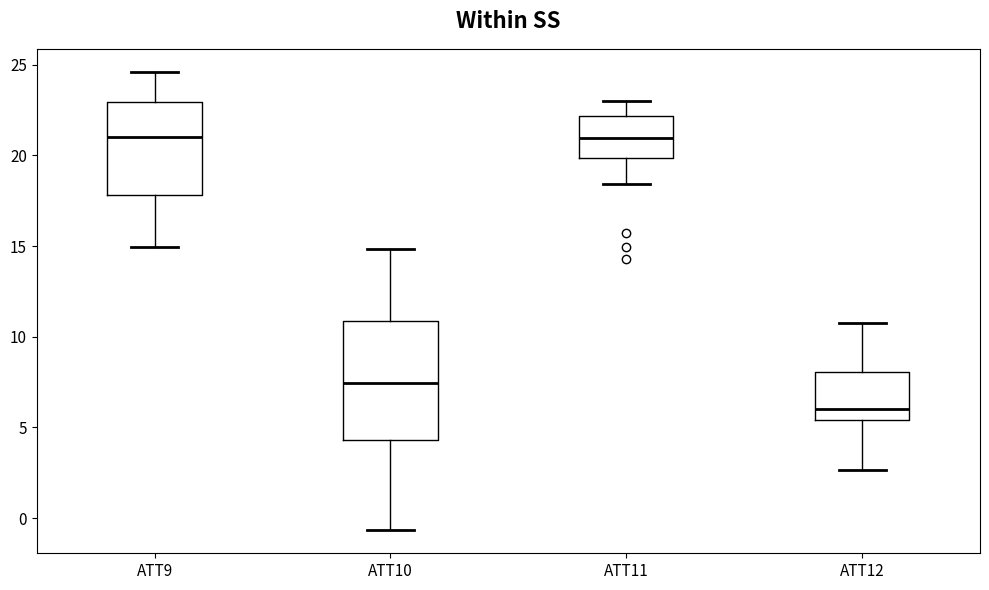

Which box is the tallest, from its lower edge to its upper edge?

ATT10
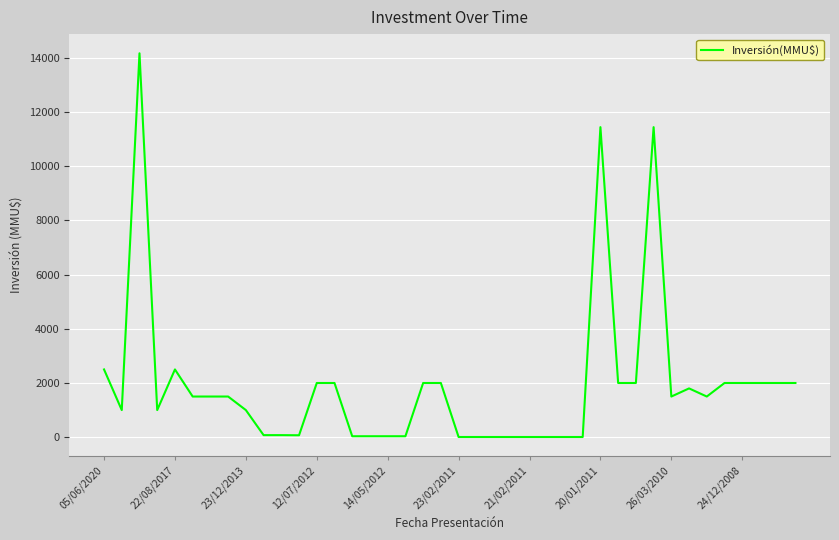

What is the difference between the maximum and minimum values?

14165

☆ ☆ ☆ ☆

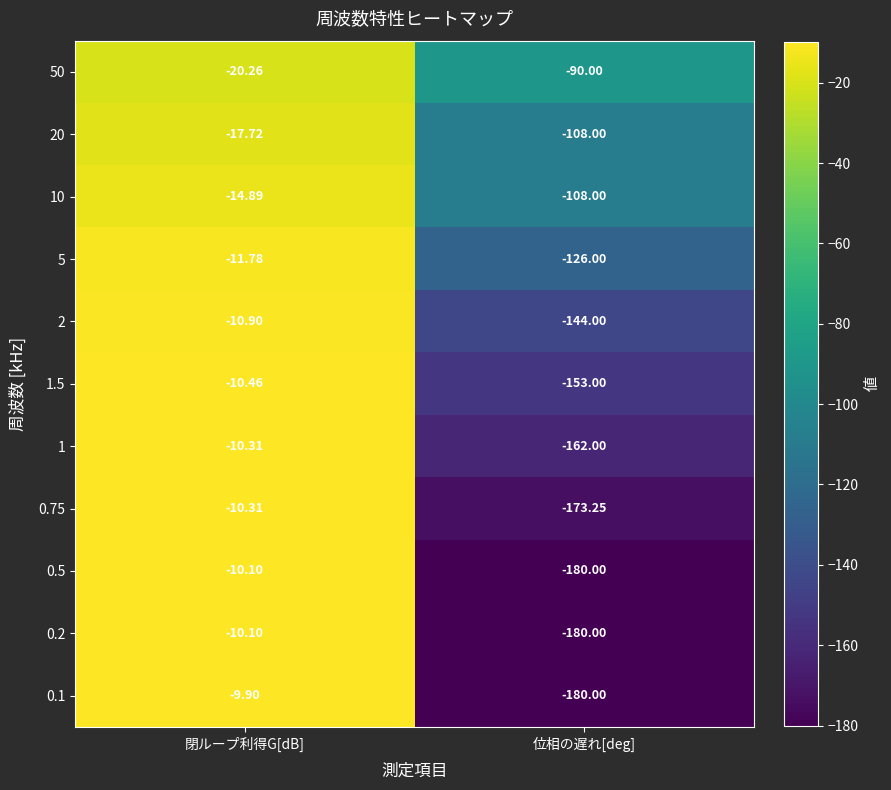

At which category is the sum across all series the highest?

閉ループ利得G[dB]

☆ ☆ ☆ ☆

• Job:
Reproduce the records from the line with "At which category" up to and including the line with "閉ループ利得G[dB]", character for character.

• Written reply:
At which category is the sum across all series the highest?

閉ループ利得G[dB]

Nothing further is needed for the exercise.